Frame Fusion with Vehicle Motion Prediction for 3D Object Detection
This addresses the challenge of leveraging temporal information for more accurate 3D object detection in autonomous driving, though it is incremental as it builds on existing detection methods.
The paper tackles the problem of improving 3D object detection in LiDAR data by fusing history frames with vehicle motion prediction, resulting in a consistent performance boost of about 2 vehicle level 2 APH on the Waymo Open Dataset with negligible latency.
In LiDAR-based 3D detection, history point clouds contain rich temporal information helpful for future prediction. In the same way, history detections should contribute to future detections.

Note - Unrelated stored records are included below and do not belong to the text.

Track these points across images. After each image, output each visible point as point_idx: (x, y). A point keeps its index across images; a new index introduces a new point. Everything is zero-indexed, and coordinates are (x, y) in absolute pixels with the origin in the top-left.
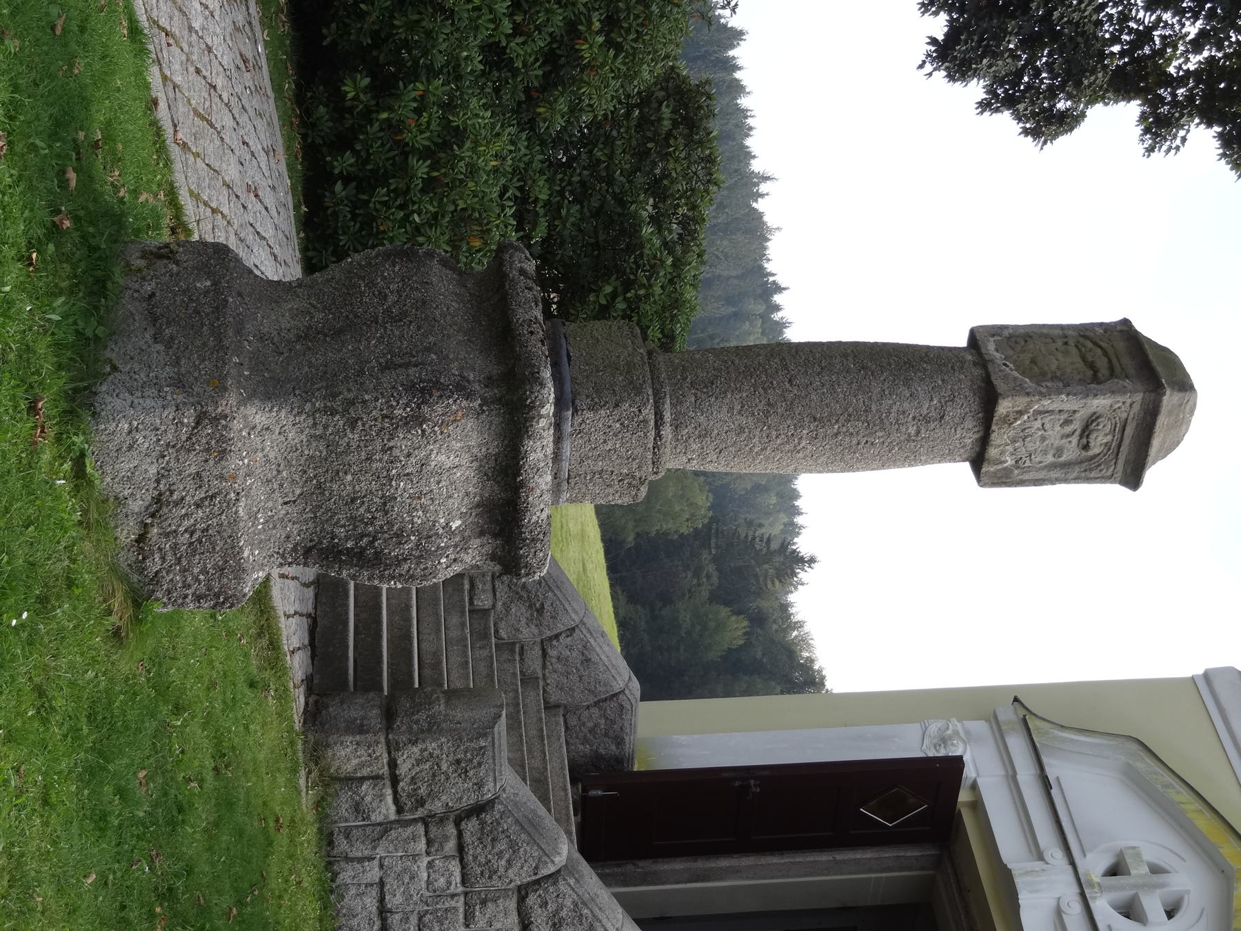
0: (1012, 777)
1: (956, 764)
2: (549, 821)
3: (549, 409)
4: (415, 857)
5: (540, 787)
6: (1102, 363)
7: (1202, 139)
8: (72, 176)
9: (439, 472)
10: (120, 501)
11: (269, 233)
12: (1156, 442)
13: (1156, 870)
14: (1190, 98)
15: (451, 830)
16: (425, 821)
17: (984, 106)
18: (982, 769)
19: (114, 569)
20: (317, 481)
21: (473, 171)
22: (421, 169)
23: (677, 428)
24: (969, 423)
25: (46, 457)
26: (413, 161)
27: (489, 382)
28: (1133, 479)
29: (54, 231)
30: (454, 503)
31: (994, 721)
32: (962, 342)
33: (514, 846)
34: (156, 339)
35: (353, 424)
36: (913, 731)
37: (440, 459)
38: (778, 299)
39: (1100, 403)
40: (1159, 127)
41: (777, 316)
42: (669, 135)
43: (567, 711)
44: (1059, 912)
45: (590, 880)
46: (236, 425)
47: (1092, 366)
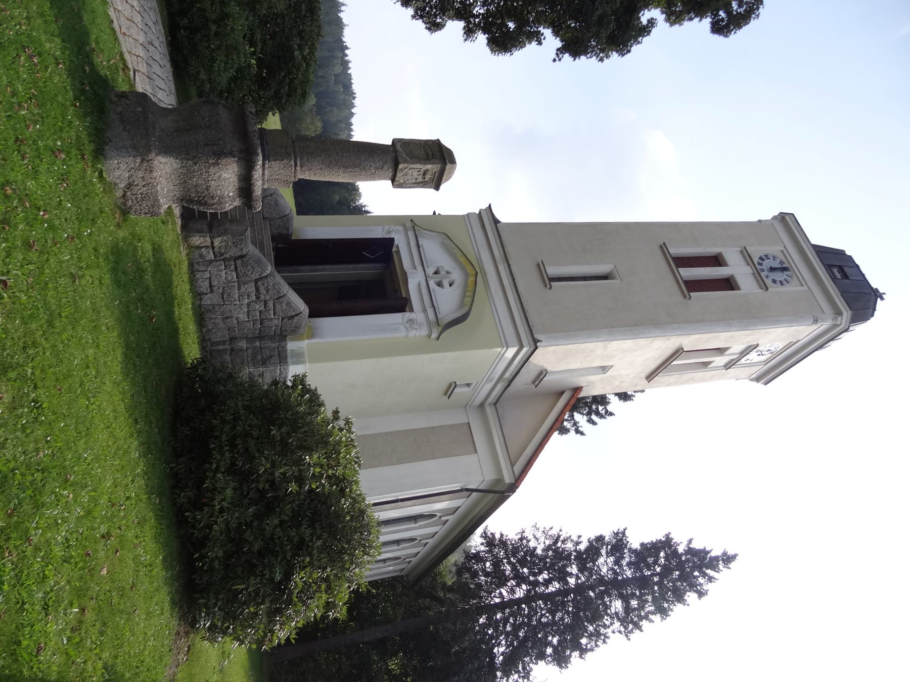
0: (409, 244)
1: (392, 240)
2: (265, 260)
3: (260, 162)
4: (221, 271)
5: (262, 249)
6: (430, 153)
7: (481, 38)
8: (87, 68)
9: (225, 179)
10: (116, 184)
11: (157, 57)
12: (444, 178)
13: (448, 273)
14: (480, 22)
15: (233, 263)
16: (224, 260)
17: (413, 17)
18: (400, 241)
19: (116, 204)
20: (184, 179)
21: (233, 30)
22: (214, 28)
23: (301, 167)
24: (390, 170)
25: (89, 172)
26: (210, 24)
27: (241, 151)
28: (437, 188)
29: (83, 92)
30: (230, 188)
31: (404, 226)
32: (390, 143)
33: (253, 268)
34: (124, 129)
35: (195, 164)
36: (380, 229)
37: (225, 175)
38: (347, 52)
39: (429, 167)
40: (469, 32)
41: (347, 58)
42: (305, 16)
43: (270, 220)
44: (419, 285)
45: (278, 278)
46: (155, 162)
47: (427, 154)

In this paper, we propose a detection enhancement method, namely FrameFusion, which improves 3D object detection results by fusing history frames. In FrameFusion, we ''forward'' history frames to the current frame and apply weighted Non-Maximum-Suppression on dense bounding boxes to obtain a fused frame with merged boxes. To ''forward'' frames, we use vehicle motion models to estimate the future pose of the bounding boxes. However, the commonly used constant velocity model fails naturally on turning vehicles, so we explore two vehicle motion models to address this issue. On Waymo Open Dataset, our FrameFusion method consistently improves the performance of various 3D detectors by about $2$ vehicle level 2 APH with negligible latency and slightly enhances the performance of the temporal fusion method MPPNet. We also conduct extensive experiments on motion model selection.